**Task requirements**
Say how many lines in the records hold the word "degrees", and give nothing but that number.

**Source material**

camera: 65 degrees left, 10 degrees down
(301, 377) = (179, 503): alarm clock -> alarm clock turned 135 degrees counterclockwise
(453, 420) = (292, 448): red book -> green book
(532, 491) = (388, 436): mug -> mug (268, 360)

* * *

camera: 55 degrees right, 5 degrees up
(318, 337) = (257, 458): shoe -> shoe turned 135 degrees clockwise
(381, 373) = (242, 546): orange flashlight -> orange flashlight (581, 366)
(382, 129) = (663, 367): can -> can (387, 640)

**Answer for this exercise**
4